Participants will be divided into three groups, each representing a different strategic lens shaping the future of space:
The Operators — focused on national security and operating in a contested space environment
The Market Makers — focused on building a profitable and scalable commercial space economy
The Builders — focused on infrastructure, power, manufacturing, and the industrial base required to support both defense and commercial space
These perspectives reflect the reality that space development is no longer driven by a single sector. Defense organizations are working to build more resilient and distributed space architectures. Commercial industry is expanding communications, remote sensing, and in-space services. At the same time, power generation, manufacturing capacity, launch infrastructure, and ground networks are becoming limiting factors for both sectors. These areas are no longer developing independently; progress in one increasingly depends on progress in the others, and decisions made in the near term will determine what capabilities and markets are possible later.
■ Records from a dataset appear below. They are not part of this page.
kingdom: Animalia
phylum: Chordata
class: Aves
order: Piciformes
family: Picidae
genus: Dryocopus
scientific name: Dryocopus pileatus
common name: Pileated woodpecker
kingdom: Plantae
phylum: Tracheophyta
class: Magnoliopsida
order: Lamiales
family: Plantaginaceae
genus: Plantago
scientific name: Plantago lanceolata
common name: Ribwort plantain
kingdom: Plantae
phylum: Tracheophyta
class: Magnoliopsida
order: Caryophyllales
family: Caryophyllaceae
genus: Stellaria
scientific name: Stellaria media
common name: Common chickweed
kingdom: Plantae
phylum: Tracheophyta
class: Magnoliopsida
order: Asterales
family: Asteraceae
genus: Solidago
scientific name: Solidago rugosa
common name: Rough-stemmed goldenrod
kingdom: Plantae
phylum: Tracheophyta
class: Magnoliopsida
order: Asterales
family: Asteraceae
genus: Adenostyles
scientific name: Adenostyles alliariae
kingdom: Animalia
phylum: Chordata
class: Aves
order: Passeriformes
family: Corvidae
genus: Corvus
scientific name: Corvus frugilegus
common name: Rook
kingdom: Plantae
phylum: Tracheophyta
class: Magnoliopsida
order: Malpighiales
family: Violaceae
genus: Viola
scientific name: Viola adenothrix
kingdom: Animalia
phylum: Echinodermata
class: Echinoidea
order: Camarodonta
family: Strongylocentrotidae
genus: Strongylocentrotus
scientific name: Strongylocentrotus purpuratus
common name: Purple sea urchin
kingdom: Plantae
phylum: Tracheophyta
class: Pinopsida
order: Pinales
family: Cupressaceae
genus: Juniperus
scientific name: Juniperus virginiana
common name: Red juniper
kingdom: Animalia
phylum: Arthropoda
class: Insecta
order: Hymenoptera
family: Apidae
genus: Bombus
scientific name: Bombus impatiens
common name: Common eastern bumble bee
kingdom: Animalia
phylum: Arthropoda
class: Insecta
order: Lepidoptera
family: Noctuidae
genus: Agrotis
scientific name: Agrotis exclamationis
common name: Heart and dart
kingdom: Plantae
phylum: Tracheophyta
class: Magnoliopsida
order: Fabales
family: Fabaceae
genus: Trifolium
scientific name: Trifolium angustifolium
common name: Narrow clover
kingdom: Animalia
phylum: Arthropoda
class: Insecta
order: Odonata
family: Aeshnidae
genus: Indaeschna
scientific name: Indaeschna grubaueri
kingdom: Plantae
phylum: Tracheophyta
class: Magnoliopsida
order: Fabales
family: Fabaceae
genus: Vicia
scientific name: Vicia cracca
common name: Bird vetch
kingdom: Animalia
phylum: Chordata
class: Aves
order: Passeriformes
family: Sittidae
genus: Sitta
This exercise is designed to examine a central question:
“Where should the nation invest now to shape the space economy and strategic environment of 2035?”
After developing their strategies, the groups will compete for funding and present their plans to a panel acting as Congress and national leadership. Because total funding requests are expected to exceed the available annual budget, groups must defend their investment decisions, explain what risks exist if their priorities are not funded, and argue why their investments should be funded ahead of others.
Congressional Review Considerations
Once each group presents its investment strategy, the review panel acting as Congress and national leadership will evaluate proposals based on a set of strategic considerations. These are not technical questions, but decision questions that are typically asked when large national programs compete for limited funding. Groups should be prepared to explain not only what they want to build, but why it must be funded now, how it contributes to national capability or economic growth, and what risks are created if it is delayed or not funded.